Urtica dioica extract does not affect ceramidase expression but enhances ceramidase activity and reduces ceramide levels in adipocytes.
Fully differentiated 3T3-L1 adipocytes were incubated with palmitate (800 uM) and UT extract (5ug/ml) for 72 hours and (A) Cell lysates were used for western blot analysis. (B) Acid ceramidase activity was determined by fluorometric quantification of the fluorescent sphingosine generated in the cells after 24 hours incubation with C12 NBD ceramide. Neutral ceramidase was similarly determined after incubation with C18 NBD ceramide. (C) Total ceramides were quantified by tandem mass spectrometry (LCMS/MS). Each panel represents an experiment independently repeated three times on different batches of adipocytes. Treatments were compared by ANOVA followed by Tukeys test of multiple comparisons. *denotes significant difference between the FFA and FFA + UT treatments (P<0.05). #denotes significant difference between the control treatments and UT only treatment (P<0.05).
Fig 4.
Adiponectin expression is required for Urtica dioica L. to enhance ceramidase activity and decrease ceramide accumulation.
(A) Fully differentiated 3T3-L1 adipocytes were transfected with either a non-targeting siRNA or adiponectin siRNA and treated 48 hours later with palmitate (800uM) and/or UT extract (5ug/ml) for 72 hours. Cell lysates were used for western blot analysis to examine adiponectin expression. (B) Total ceramides were quantified by tandem mass spectrometry (LCMS/MS). (C) Acid ceramidase activity was determined by fluorometric quantification of the fluorescent sphingosine generated in the cells after 24 hours incubation with C12 NBD ceramide. (D) Neutral ceramidase was similarly determined after incubation with C18 NBD ceramide. Each panel represents an experiment independently repeated three times on different batches of adipocytes. Treatments were compared by ANOVA followed by Tukeys test of multiple comparisons.*denotes significant difference between the FFA and FFA + UT treatments (P<0.05) in adipocytes transfected with non-targeting siRNA (P<0.05). #denotes significant difference between the control treatments and UT only treatment in adipocytes transfected with non-targeting siRNA (P<0.05).
Fig 5.
Urtica dioica extract enhances Akt phosphorylation in FFA treated cells in absence of Adiponectin.

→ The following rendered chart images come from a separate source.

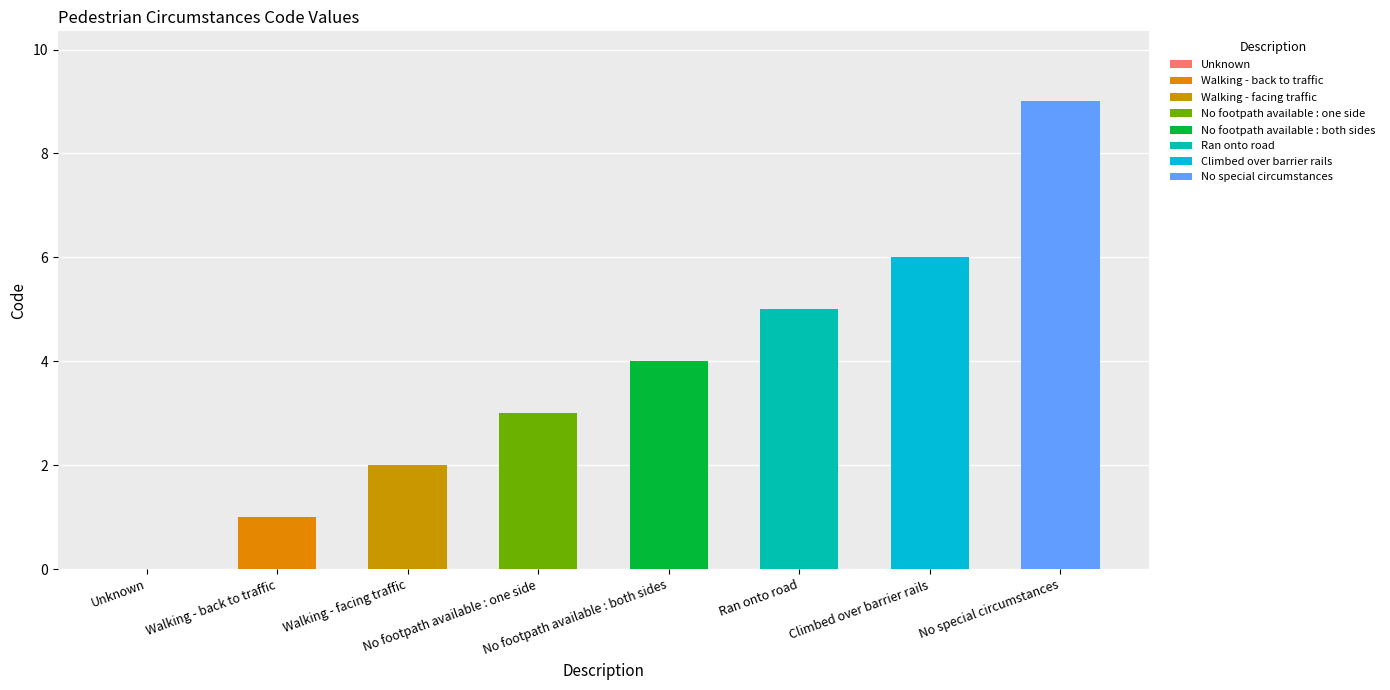

True or false: the data shows 15 at No special circumstances.

False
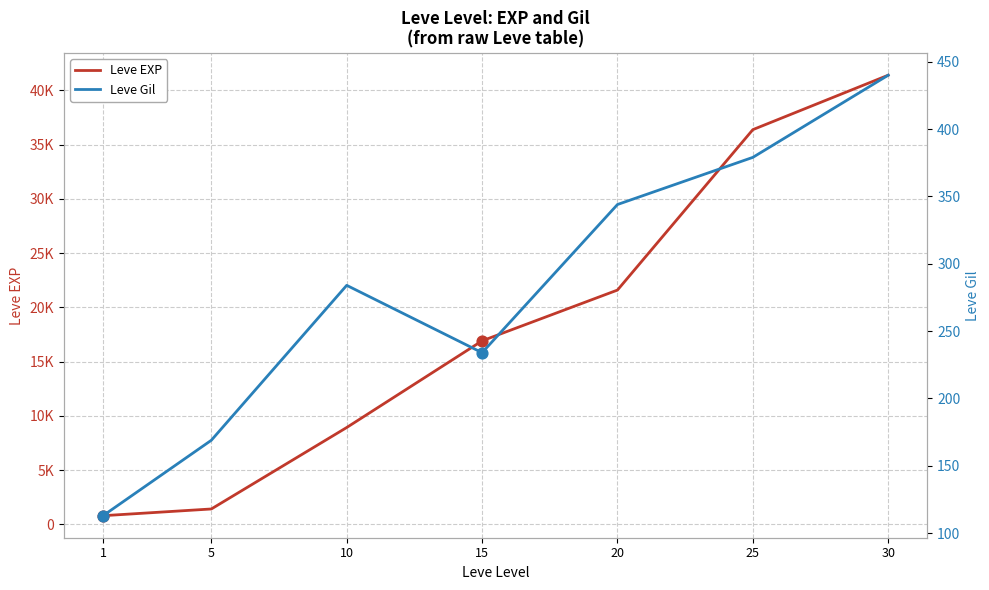

Is the value of Leve Gil at 30 greater than the value of Leve EXP at 1?

No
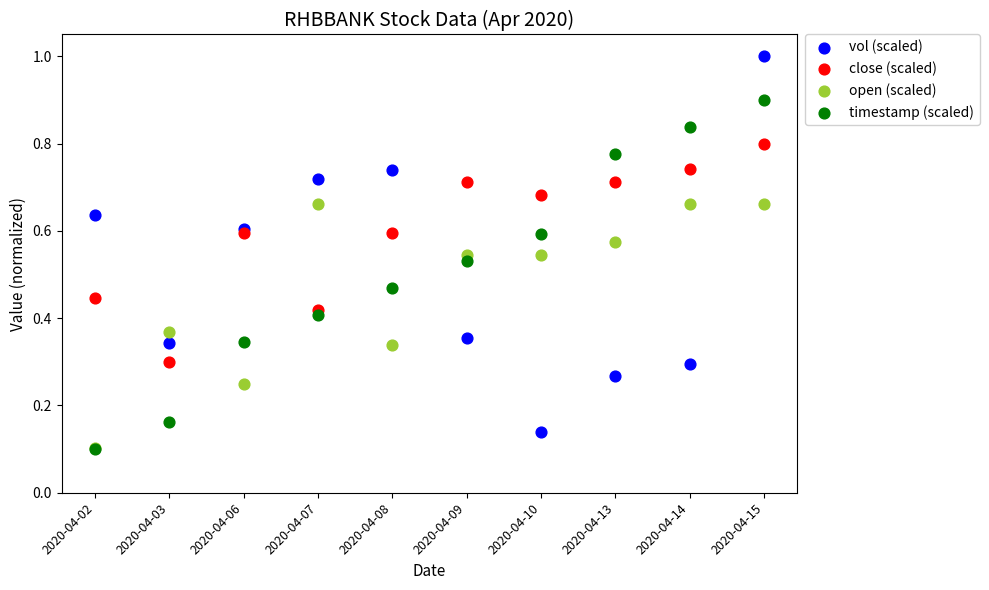

What are all the series names shown in the legend?

vol (scaled), close (scaled), open (scaled), timestamp (scaled)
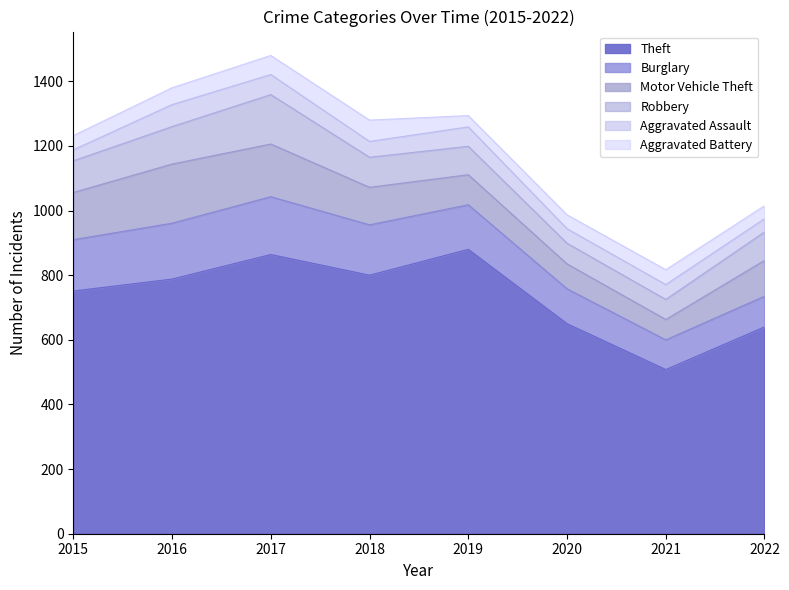

What is the value of the Burglary point at the 4th from the left?

156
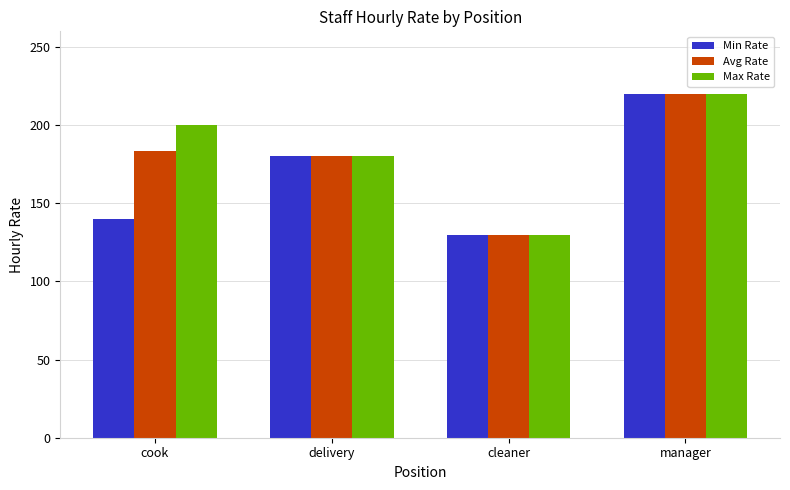

At which category does the chart reach its minimum across all series?

cleaner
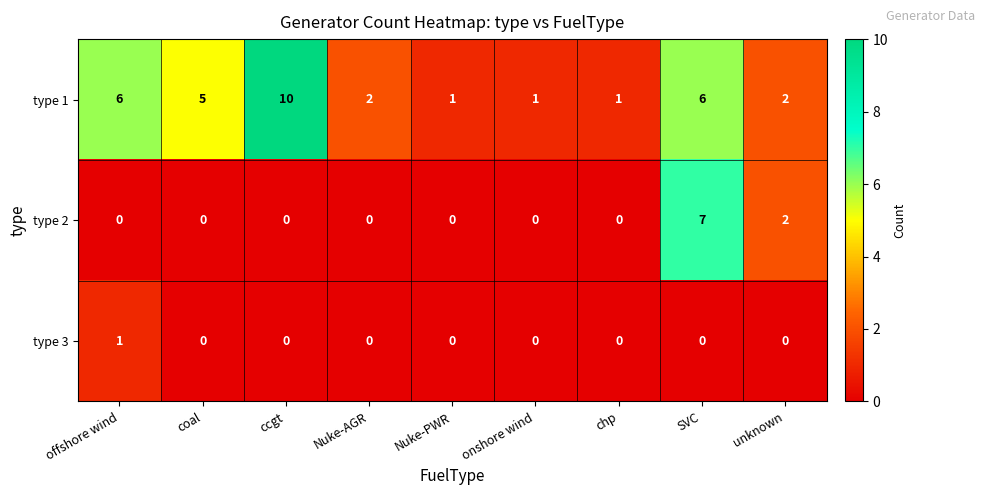

What is the average value of the type 1 series?

4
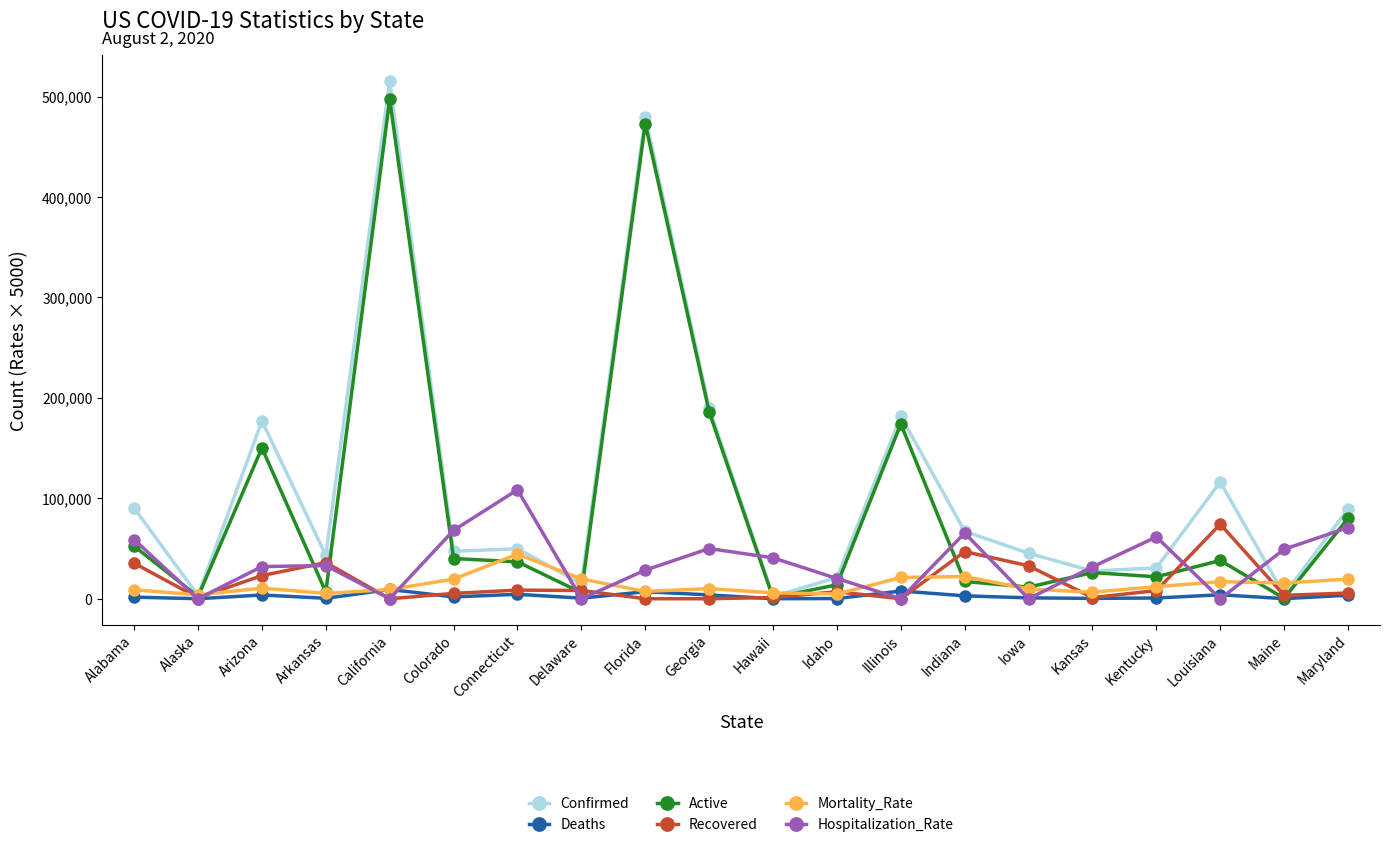

True or false: Recovered has a value of 32819.0 at Iowa.

True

Fully differentiated 3T3-L1 adipocytes were incubated with indicated doses of (A) palmitate or (B) palmitate (800uM) and UT. Prior to harvest, adipocytes were stimulated with vehicle or 100 nM insulin for 8 minutes before collection in lysis buffer. Cell lysates were used for western blot analysis to examine Akt serine phosphorylation. Each panel represents an experiment independently repeated three times on different batches of adipocytes. Treatments were compared by ANOVA followed by the Tukeys test of multiple comparisons. #denotes significant difference between the control and FFA only or UT only treatments (P<0.05). *denotes significant difference between the FFA and FFA + UT treatments (P<0.05). (C) Fully differentiated 3T3-L1 adipocytes were transfected with either a non-targeting siRNA or adiponectin siRNA and treated 48 hours later with palmitate (800uM) and/or UT extract (5ug/ml) for 72 hours. Prior to harvest, adipocytes were stimulated with 100 nM insulin for 8 minutes before collection in lysis buffer. Cell lysates were used for western blot analysis to examine Akt serine phosphorylation. Each panel represents an experiment independently repeated three times on different batches of adipocytes. Treatments were compared by ANOVA followed by the Tukeys test of multiple comparisons. *denotes significant difference between the FFA and FFA + UT treatments in adipocytes transfected with non-targeting siRNA. #denotes significant difference between the FFA and FFA + UT treatments in adipocytes with adiponectin knockdown (P<0.05).